-- Provided information follows --
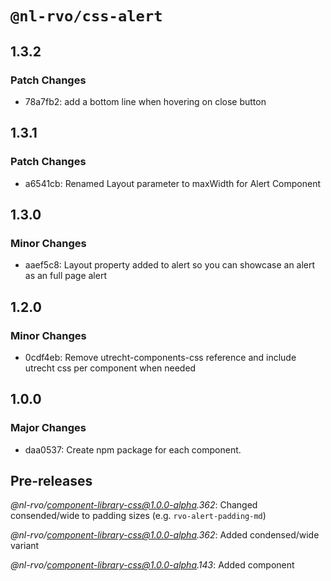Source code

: # `@nl-rvo/css-alert`

## 1.3.2

### Patch Changes

- 78a7fb2: add a bottom line when hovering on close button

## 1.3.1

### Patch Changes

- a6541cb: Renamed Layout parameter to maxWidth for Alert Component

## 1.3.0

### Minor Changes

- aaef5c8: Layout property added to alert so you can showcase an alert as an full page alert

## 1.2.0

### Minor Changes

- 0cdf4eb: Remove utrecht-components-css reference and include utrecht css per component when needed

## 1.0.0

### Major Changes

- daa0537: Create npm package for each component.

## Pre-releases

_@nl-rvo/component-library-css@1.0.0-alpha.362_:
Changed consended/wide to padding sizes (e.g. `rvo-alert-padding-md`)

_@nl-rvo/component-library-css@1.0.0-alpha.362_:
Added condensed/wide variant

_@nl-rvo/component-library-css@1.0.0-alpha.143_:
Added component
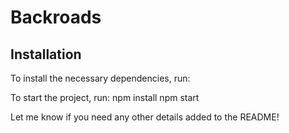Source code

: # Backroads

## Installation

To install the necessary dependencies, run:

To start the project, run:
npm install
npm start


Let me know if you need any other details added to the README!
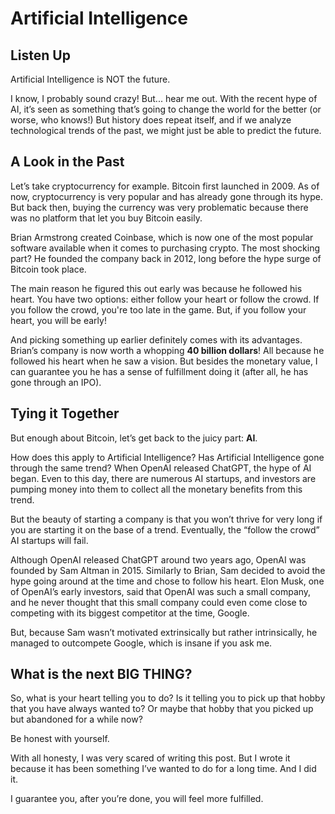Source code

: # Artificial Intelligence

## Listen Up

Artificial Intelligence is NOT the future.  

I know, I probably sound crazy! But... hear me out. With the recent hype of AI, it’s seen as something that’s going to change the world for the better (or worse, who knows!) But history does repeat itself, and if we analyze technological trends of the past, we might just be able to predict the future.

## A Look in the Past

Let’s take cryptocurrency for example. Bitcoin first launched in 2009. As of now, cryptocurrency is very popular and has already gone through its hype. But back then, buying the currency was very problematic because there was no platform that let you buy Bitcoin easily.  

Brian Armstrong created Coinbase, which is now one of the most popular software available when it comes to purchasing crypto. The most shocking part? He founded the company back in 2012, long before the hype surge of Bitcoin took place.  

The main reason he figured this out early was because he followed his heart. You have two options: either follow your heart or follow the crowd. If you follow the crowd, you're too late in the game. But, if you follow your heart, you will be early!  

And picking something up earlier definitely comes with its advantages. Brian’s company is now worth a whopping **40 billion dollars**! All because he followed his heart when he saw a vision. But besides the monetary value, I can guarantee you he has a sense of fulfillment doing it (after all, he has gone through an IPO).  

## Tying it Together

But enough about Bitcoin, let’s get back to the juicy part: **AI**.  

How does this apply to Artificial Intelligence? Has Artificial Intelligence gone through the same trend? When OpenAI released ChatGPT, the hype of AI began. Even to this day, there are numerous AI startups, and investors are pumping money into them to collect all the monetary benefits from this trend.  

But the beauty of starting a company is that you won’t thrive for very long if you are starting it on the base of a trend. Eventually, the “follow the crowd” AI startups will fail.  

Although OpenAI released ChatGPT around two years ago, OpenAI was founded by Sam Altman in 2015. Similarly to Brian, Sam decided to avoid the hype going around at the time and chose to follow his heart. Elon Musk, one of OpenAI’s early investors, said that OpenAI was such a small company, and he never thought that this small company could even come close to competing with its biggest competitor at the time, Google.  

But, because Sam wasn’t motivated extrinsically but rather intrinsically, he managed to outcompete Google, which is insane if you ask me.  

## What is the next BIG THING?

So, what is your heart telling you to do? Is it telling you to pick up that hobby that you have always wanted to? Or maybe that hobby that you picked up but abandoned for a while now?  

Be honest with yourself.  

With all honesty, I was very scared of writing this post. But I wrote it because it has been something I’ve wanted to do for a long time. And I did it.  

I guarantee you, after you’re done, you will feel more fulfilled.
-- Provided information concluded --
## Job
Your task is to repeat the records exactly. Images do not belong in the copy.

## Solution to this task
Source code

: # `@nl-rvo/css-alert`

## 1.3.2

### Patch Changes

- 78a7fb2: add a bottom line when hovering on close button

## 1.3.1

### Patch Changes

- a6541cb: Renamed Layout parameter to maxWidth for Alert Component

## 1.3.0

### Minor Changes

- aaef5c8: Layout property added to alert so you can showcase an alert as an full page alert

## 1.2.0

### Minor Changes

- 0cdf4eb: Remove utrecht-components-css reference and include utrecht css per component when needed

## 1.0.0

### Major Changes

- daa0537: Create npm package for each component.

## Pre-releases

_@nl-rvo/component-library-css@1.0.0-alpha.362_:
Changed consended/wide to padding sizes (e.g. `rvo-alert-padding-md`)

_@nl-rvo/component-library-css@1.0.0-alpha.362_:
Added condensed/wide variant

_@nl-rvo/component-library-css@1.0.0-alpha.143_:
Added component
Source code

: # Backroads

## Installation

To install the necessary dependencies, run:

To start the project, run:
npm install
npm start


Let me know if you need any other details added to the README!
Source code

: # Artificial Intelligence

## Listen Up

Artificial Intelligence is NOT the future.  

I know, I probably sound crazy! But... hear me out. With the recent hype of AI, it’s seen as something that’s going to change the world for the better (or worse, who knows!) But history does repeat itself, and if we analyze technological trends of the past, we might just be able to predict the future.

## A Look in the Past

Let’s take cryptocurrency for example. Bitcoin first launched in 2009. As of now, cryptocurrency is very popular and has already gone through its hype. But back then, buying the currency was very problematic because there was no platform that let you buy Bitcoin easily.  

Brian Armstrong created Coinbase, which is now one of the most popular software available when it comes to purchasing crypto. The most shocking part? He founded the company back in 2012, long before the hype surge of Bitcoin took place.  

The main reason he figured this out early was because he followed his heart. You have two options: either follow your heart or follow the crowd. If you follow the crowd, you're too late in the game. But, if you follow your heart, you will be early!  

And picking something up earlier definitely comes with its advantages. Brian’s company is now worth a whopping **40 billion dollars**! All because he followed his heart when he saw a vision. But besides the monetary value, I can guarantee you he has a sense of fulfillment doing it (after all, he has gone through an IPO).  

## Tying it Together

But enough about Bitcoin, let’s get back to the juicy part: **AI**.  

How does this apply to Artificial Intelligence? Has Artificial Intelligence gone through the same trend? When OpenAI released ChatGPT, the hype of AI began. Even to this day, there are numerous AI startups, and investors are pumping money into them to collect all the monetary benefits from this trend.  

But the beauty of starting a company is that you won’t thrive for very long if you are starting it on the base of a trend. Eventually, the “follow the crowd” AI startups will fail.  

Although OpenAI released ChatGPT around two years ago, OpenAI was founded by Sam Altman in 2015. Similarly to Brian, Sam decided to avoid the hype going around at the time and chose to follow his heart. Elon Musk, one of OpenAI’s early investors, said that OpenAI was such a small company, and he never thought that this small company could even come close to competing with its biggest competitor at the time, Google.  

But, because Sam wasn’t motivated extrinsically but rather intrinsically, he managed to outcompete Google, which is insane if you ask me.  

## What is the next BIG THING?

So, what is your heart telling you to do? Is it telling you to pick up that hobby that you have always wanted to? Or maybe that hobby that you picked up but abandoned for a while now?  

Be honest with yourself.  

With all honesty, I was very scared of writing this post. But I wrote it because it has been something I’ve wanted to do for a long time. And I did it.  

I guarantee you, after you’re done, you will feel more fulfilled.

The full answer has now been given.